Content starts

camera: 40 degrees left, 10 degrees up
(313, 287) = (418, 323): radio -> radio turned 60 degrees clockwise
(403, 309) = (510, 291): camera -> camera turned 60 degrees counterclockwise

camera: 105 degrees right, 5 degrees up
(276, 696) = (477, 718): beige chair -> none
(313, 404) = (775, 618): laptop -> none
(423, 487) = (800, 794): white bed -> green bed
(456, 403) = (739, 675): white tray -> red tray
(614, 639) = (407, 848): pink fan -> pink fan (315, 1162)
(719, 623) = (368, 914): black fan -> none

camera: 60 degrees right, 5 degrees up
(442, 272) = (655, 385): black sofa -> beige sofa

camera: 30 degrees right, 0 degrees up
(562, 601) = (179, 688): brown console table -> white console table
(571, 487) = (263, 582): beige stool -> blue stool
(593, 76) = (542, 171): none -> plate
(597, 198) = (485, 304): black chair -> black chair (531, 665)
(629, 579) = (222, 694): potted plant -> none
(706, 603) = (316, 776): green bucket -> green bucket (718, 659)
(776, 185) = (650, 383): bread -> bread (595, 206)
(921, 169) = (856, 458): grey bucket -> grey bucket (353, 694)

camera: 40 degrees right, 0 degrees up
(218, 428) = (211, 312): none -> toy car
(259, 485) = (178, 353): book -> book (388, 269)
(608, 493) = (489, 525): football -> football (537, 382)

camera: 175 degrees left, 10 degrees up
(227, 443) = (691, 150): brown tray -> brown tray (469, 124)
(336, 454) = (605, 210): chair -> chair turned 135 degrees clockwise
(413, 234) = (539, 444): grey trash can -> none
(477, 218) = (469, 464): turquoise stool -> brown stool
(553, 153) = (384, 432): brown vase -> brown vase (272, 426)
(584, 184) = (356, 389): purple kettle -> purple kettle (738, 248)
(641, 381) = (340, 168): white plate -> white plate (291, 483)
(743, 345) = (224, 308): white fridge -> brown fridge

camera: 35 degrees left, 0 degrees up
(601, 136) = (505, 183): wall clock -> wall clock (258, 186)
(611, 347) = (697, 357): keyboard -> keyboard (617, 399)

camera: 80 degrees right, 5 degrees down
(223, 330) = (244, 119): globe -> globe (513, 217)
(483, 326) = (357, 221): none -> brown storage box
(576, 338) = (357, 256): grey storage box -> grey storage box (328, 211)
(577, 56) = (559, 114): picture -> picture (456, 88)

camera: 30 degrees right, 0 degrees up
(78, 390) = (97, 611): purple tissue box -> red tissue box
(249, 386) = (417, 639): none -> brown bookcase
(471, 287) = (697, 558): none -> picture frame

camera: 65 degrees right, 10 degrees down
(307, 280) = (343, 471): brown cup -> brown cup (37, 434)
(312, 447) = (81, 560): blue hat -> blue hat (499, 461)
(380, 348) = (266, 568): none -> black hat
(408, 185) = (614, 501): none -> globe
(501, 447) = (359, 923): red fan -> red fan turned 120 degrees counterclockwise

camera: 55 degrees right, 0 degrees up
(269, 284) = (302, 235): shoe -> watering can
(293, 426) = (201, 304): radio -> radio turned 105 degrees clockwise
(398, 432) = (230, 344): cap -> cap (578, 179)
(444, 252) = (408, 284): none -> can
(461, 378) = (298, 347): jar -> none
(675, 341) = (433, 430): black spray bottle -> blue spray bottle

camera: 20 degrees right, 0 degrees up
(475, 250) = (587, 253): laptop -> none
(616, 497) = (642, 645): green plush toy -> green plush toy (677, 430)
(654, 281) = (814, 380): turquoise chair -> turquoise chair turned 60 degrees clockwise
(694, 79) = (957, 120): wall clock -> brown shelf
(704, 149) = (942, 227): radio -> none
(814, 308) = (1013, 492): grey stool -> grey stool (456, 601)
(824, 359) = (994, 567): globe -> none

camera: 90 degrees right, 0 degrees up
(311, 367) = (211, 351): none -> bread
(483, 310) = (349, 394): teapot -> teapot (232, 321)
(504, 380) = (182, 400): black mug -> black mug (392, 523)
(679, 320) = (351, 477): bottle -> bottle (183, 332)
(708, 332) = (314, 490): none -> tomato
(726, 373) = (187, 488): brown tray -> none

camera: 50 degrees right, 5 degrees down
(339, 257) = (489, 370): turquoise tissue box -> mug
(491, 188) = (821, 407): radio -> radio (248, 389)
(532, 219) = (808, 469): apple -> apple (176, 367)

Content ends

▸ Problem to work on:
Your answer must be every record above, set down exactly as written.

▸ Solution to this problem:
camera: 40 degrees left, 10 degrees up
(313, 287) = (418, 323): radio -> radio turned 60 degrees clockwise
(403, 309) = (510, 291): camera -> camera turned 60 degrees counterclockwise

camera: 105 degrees right, 5 degrees up
(276, 696) = (477, 718): beige chair -> none
(313, 404) = (775, 618): laptop -> none
(423, 487) = (800, 794): white bed -> green bed
(456, 403) = (739, 675): white tray -> red tray
(614, 639) = (407, 848): pink fan -> pink fan (315, 1162)
(719, 623) = (368, 914): black fan -> none

camera: 60 degrees right, 5 degrees up
(442, 272) = (655, 385): black sofa -> beige sofa

camera: 30 degrees right, 0 degrees up
(562, 601) = (179, 688): brown console table -> white console table
(571, 487) = (263, 582): beige stool -> blue stool
(593, 76) = (542, 171): none -> plate
(597, 198) = (485, 304): black chair -> black chair (531, 665)
(629, 579) = (222, 694): potted plant -> none
(706, 603) = (316, 776): green bucket -> green bucket (718, 659)
(776, 185) = (650, 383): bread -> bread (595, 206)
(921, 169) = (856, 458): grey bucket -> grey bucket (353, 694)

camera: 40 degrees right, 0 degrees up
(218, 428) = (211, 312): none -> toy car
(259, 485) = (178, 353): book -> book (388, 269)
(608, 493) = (489, 525): football -> football (537, 382)

camera: 175 degrees left, 10 degrees up
(227, 443) = (691, 150): brown tray -> brown tray (469, 124)
(336, 454) = (605, 210): chair -> chair turned 135 degrees clockwise
(413, 234) = (539, 444): grey trash can -> none
(477, 218) = (469, 464): turquoise stool -> brown stool
(553, 153) = (384, 432): brown vase -> brown vase (272, 426)
(584, 184) = (356, 389): purple kettle -> purple kettle (738, 248)
(641, 381) = (340, 168): white plate -> white plate (291, 483)
(743, 345) = (224, 308): white fridge -> brown fridge

camera: 35 degrees left, 0 degrees up
(601, 136) = (505, 183): wall clock -> wall clock (258, 186)
(611, 347) = (697, 357): keyboard -> keyboard (617, 399)

camera: 80 degrees right, 5 degrees down
(223, 330) = (244, 119): globe -> globe (513, 217)
(483, 326) = (357, 221): none -> brown storage box
(576, 338) = (357, 256): grey storage box -> grey storage box (328, 211)
(577, 56) = (559, 114): picture -> picture (456, 88)

camera: 30 degrees right, 0 degrees up
(78, 390) = (97, 611): purple tissue box -> red tissue box
(249, 386) = (417, 639): none -> brown bookcase
(471, 287) = (697, 558): none -> picture frame

camera: 65 degrees right, 10 degrees down
(307, 280) = (343, 471): brown cup -> brown cup (37, 434)
(312, 447) = (81, 560): blue hat -> blue hat (499, 461)
(380, 348) = (266, 568): none -> black hat
(408, 185) = (614, 501): none -> globe
(501, 447) = (359, 923): red fan -> red fan turned 120 degrees counterclockwise

camera: 55 degrees right, 0 degrees up
(269, 284) = (302, 235): shoe -> watering can
(293, 426) = (201, 304): radio -> radio turned 105 degrees clockwise
(398, 432) = (230, 344): cap -> cap (578, 179)
(444, 252) = (408, 284): none -> can
(461, 378) = (298, 347): jar -> none
(675, 341) = (433, 430): black spray bottle -> blue spray bottle

camera: 20 degrees right, 0 degrees up
(475, 250) = (587, 253): laptop -> none
(616, 497) = (642, 645): green plush toy -> green plush toy (677, 430)
(654, 281) = (814, 380): turquoise chair -> turquoise chair turned 60 degrees clockwise
(694, 79) = (957, 120): wall clock -> brown shelf
(704, 149) = (942, 227): radio -> none
(814, 308) = (1013, 492): grey stool -> grey stool (456, 601)
(824, 359) = (994, 567): globe -> none

camera: 90 degrees right, 0 degrees up
(311, 367) = (211, 351): none -> bread
(483, 310) = (349, 394): teapot -> teapot (232, 321)
(504, 380) = (182, 400): black mug -> black mug (392, 523)
(679, 320) = (351, 477): bottle -> bottle (183, 332)
(708, 332) = (314, 490): none -> tomato
(726, 373) = (187, 488): brown tray -> none

camera: 50 degrees right, 5 degrees down
(339, 257) = (489, 370): turquoise tissue box -> mug
(491, 188) = (821, 407): radio -> radio (248, 389)
(532, 219) = (808, 469): apple -> apple (176, 367)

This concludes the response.